■ **YOUR ASSIGNMENT**:
Show every line below where "Instantiate" appears.

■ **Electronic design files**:
------------------------

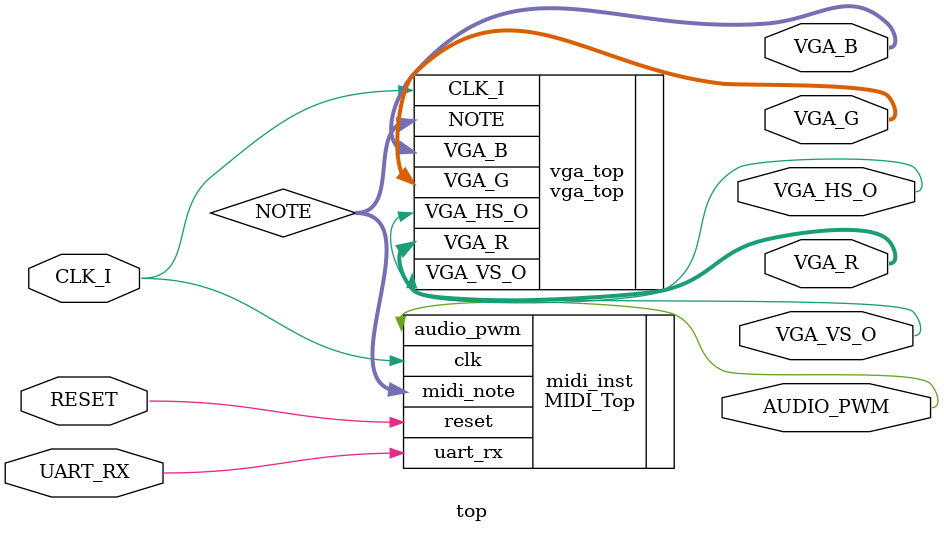
<source format=v>
`timescale 1ns / 1ps

module top (
    input wire CLK_I,                      // 100 MHz clock
    input wire RESET,                      // Active-high reset
    input wire UART_RX,                    // MIDI serial input

    output wire AUDIO_PWM,                 // Audio output

    output wire VGA_HS_O,
    output wire VGA_VS_O,
    output wire [3:0] VGA_R,
    output wire [3:0] VGA_G,
    output wire [3:0] VGA_B
);

    wire [7:0] NOTE;
    
    // Instantiate MIDI_Top (Verilog)
    MIDI_Top midi_inst (
        .clk(CLK_I),
        .reset(RESET),
        .uart_rx(UART_RX),
        .audio_pwm(AUDIO_PWM),
        .midi_note(NOTE)
    );

    // Instantiate VGA top (VHDL black box)
    vga_top vga_top (
        .CLK_I(CLK_I),
        .NOTE(NOTE),
        .VGA_HS_O(VGA_HS_O),
        .VGA_VS_O(VGA_VS_O),
        .VGA_R(VGA_R),
        .VGA_G(VGA_G),
        .VGA_B(VGA_B)
    );

endmodule

</source>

------------------------

■ **YOUR RESPONSE**:
    // Instantiate MIDI_Top (Verilog)
    // Instantiate VGA top (VHDL black box)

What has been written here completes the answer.